Sample size requirements of studies using interventions that have already been tested (e.g., N-acetylcysteine), or with similar effect sizes, will be very large if hard “patient-centered” outcomes are used, given their modest effect sizes.
At present, trials should not be terminated prematurely on the basis of results of biomarkers as outcome measures. Clinical outcome data should continue to be collected.
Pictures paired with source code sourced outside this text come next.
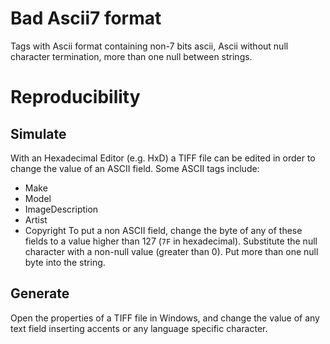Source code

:# Bad Ascii7 format
Tags with Ascii format containing non-7 bits ascii, Ascii without null character termination, more than one null between strings.
# Reproducibility
## Simulate
With an Hexadecimal Editor (e.g. HxD) a TIFF file can be edited in order to change the value of an ASCII field.
Some ASCII tags include:
- Make
- Model
- ImageDescription
- Artist
- Copyright
To put a non ASCII field, change the byte of any of these fields to a value higher than 127 (`7F` in hexadecimal).
Substitute the null character with a non-null value (greater than 0).
Put more than one null byte into the string.

## Generate
Open the properties of a TIFF file in Windows, and change the value of any text field inserting accents or any language specific character.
The generalizability of the results of future trials of CI-AKI is an important consideration. Intravascular volume expansion is currently the only effective prevention strategy for CI-AKI, but there is a need for standardized volume expansion procedures. Future trials should, at least in part, focus on novel preventive strategies. Practical inclusion criteria for a prevention trial would be CKD based on a GFR of 15–59 ml/min per 1.73 m2 and the presence of at least one other risk factor such as heart failure, diabetes, or proteinuria among patients with an eGFR of 45–59 ml/min per 1.73 m2. Event rates for AKI and AKI requiring dialysis are expected to be 10%–15% and 1.0%, respectively, in patients with CKD (20). For phase 2 studies, an appropriate primary study outcome might be an increase in SCr of ≥0.5 mg/dl or ≥25% with multiple SCr assessments over a minimum of 96 hours. Phase 3 studies will require clinical outcomes such as adjudicated need for dialysis, death, rehospitalization for renal causes, or long-term change in GFR. However, increases in SCr of shorter durations, such as 96 hours to 90 days, may have significant effects on long-term clinical outcomes but need to be qualified to be used as an alternative to a hard clinical outcome.
The views expressed in this report should not be taken to represent the views of the US Food and Drug Administration.